::: Text passage :::

By GAP Nuclear Oversight Investigator Lea Mitchell. 

During World War II, Washington state aided the national interest by using Hanford to manufacture plutonium for the world’s first atomic bombs. Although that era may be a thing of the past, the byproducts of it are not.

Hanford is now the most contaminated place in the Western hemisphere and the largest environmental remediation project in history. Gov. Chris Gregoire led the charge to hold the federal government accountable for promises made to our state, our representatives fight year after year for sufficient cleanup funds and Washington voters have supported cleanup efforts. It is time now to also turn up the heat on another key part of the cleanup — providing medical assessment and compensation to Hanford workers who get ill or injured on the job.

A recent report issued by the Government Accountability Project exposes the Department of Energy’s systemic interference with workers’ compensation claims. The findings assert that DOE’s program delays, denies and compromises workers’ medical care. In addition, it challenges the DOE and state officials to ensure that the federal government does not create another generation of workers who are denied access to adequate medical care and compensation.

Injured workers are shuffled to Hanford’s onsite medical provider who works for and is paid by the DOE. Records established here may assert that ailments are not work-related or omit crucial information about worksite conditions. Many workers are required to go to an “independent” medical examiner who is paid for and selected by the DOE. Some of those examiners do not have complete records, perform limited additional testing, and reach conclusions used to overturn diagnoses made by a worker’s personal physician. One worker found that examiners changed their conclusions after being contacted by DOE’s lawyers.

Responding to worker concerns, the DOE recently hired Washington State Department of Labor and Industries to review the program. The L&I report has been cited by the DOE as proof that there are no major problems with the program. In fact, the scope of the review was carefully orchestrated — and limited — by the DOE itself. Despite the self-serving nature of the review, it found that Hanford compensation claims are denied at double the rate of other self-insured employers. It also found that nearly half of all claims files were managed in a “fair” or “poor” manner and that DOE’s program often failed to track down critical medical information.

Since DOE took over the program from L&I in 2000, the rate of claim denials has tripled. Workers who appeal the denials of their claims often face aggressive DOE legal tactics financed by your tax dollars.

Is this how we want to treat workers who take risks in order to leave Washington citizens a cleaner, better state?

It will take at least 30 more years to clean the waste the federal government left behind. We cannot forget workers when they become ill or injured on the job and seek compensation. Federal compensation programs alone are not sufficient, and were never meant to be. Neither is a self-insured program run by the DOE with little state oversight.

Eliminating DOE’s systemic interference with workers claims requires putting the program back into the hands of L&I and closing loopholes in state law allowing for deviations that “aide the national interest.”

Generations from now, the success of the Hanford cleanup will be measured not only by how clean the environment is, but also by how Hanford workers were treated when they sought medical assessment, care, and compensation. Let’s be sure we can look back and say they were treated well.

::: Material provided :::

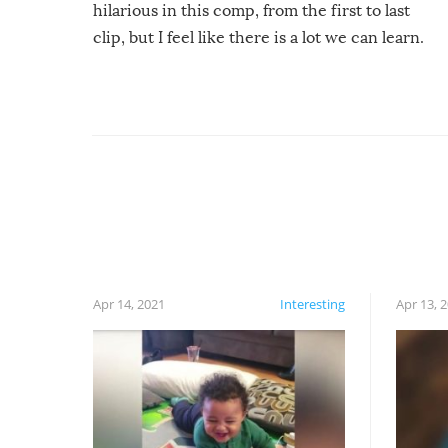
hilarious in this comp, from the first to last
clip, but I feel like there is a lot we can learn.
For example, keep an eye on your food because
you might be surprised to find it completely
set on fire when you open the grill. Also, be
cautious when you open the grill for the first
time this summer because some animals may
have made themselves at home inside. And
finally, don’t try to grill while it’s windy and
rainy, it just won’t work out.
Apr 14, 2021
Interesting
Apr 13,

:::

# [What the task requires]
From the Hanford workers' compensation text, reproduce the passage between "Responding to worker" and "critical medical information.", inclusive.

# [Task result]
Responding to worker concerns, the DOE recently hired Washington State Department of Labor and Industries to review the program. The L&I report has been cited by the DOE as proof that there are no major problems with the program. In fact, the scope of the review was carefully orchestrated — and limited — by the DOE itself. Despite the self-serving nature of the review, it found that Hanford compensation claims are denied at double the rate of other self-insured employers. It also found that nearly half of all claims files were managed in a “fair” or “poor” manner and that DOE’s program often failed to track down critical medical information.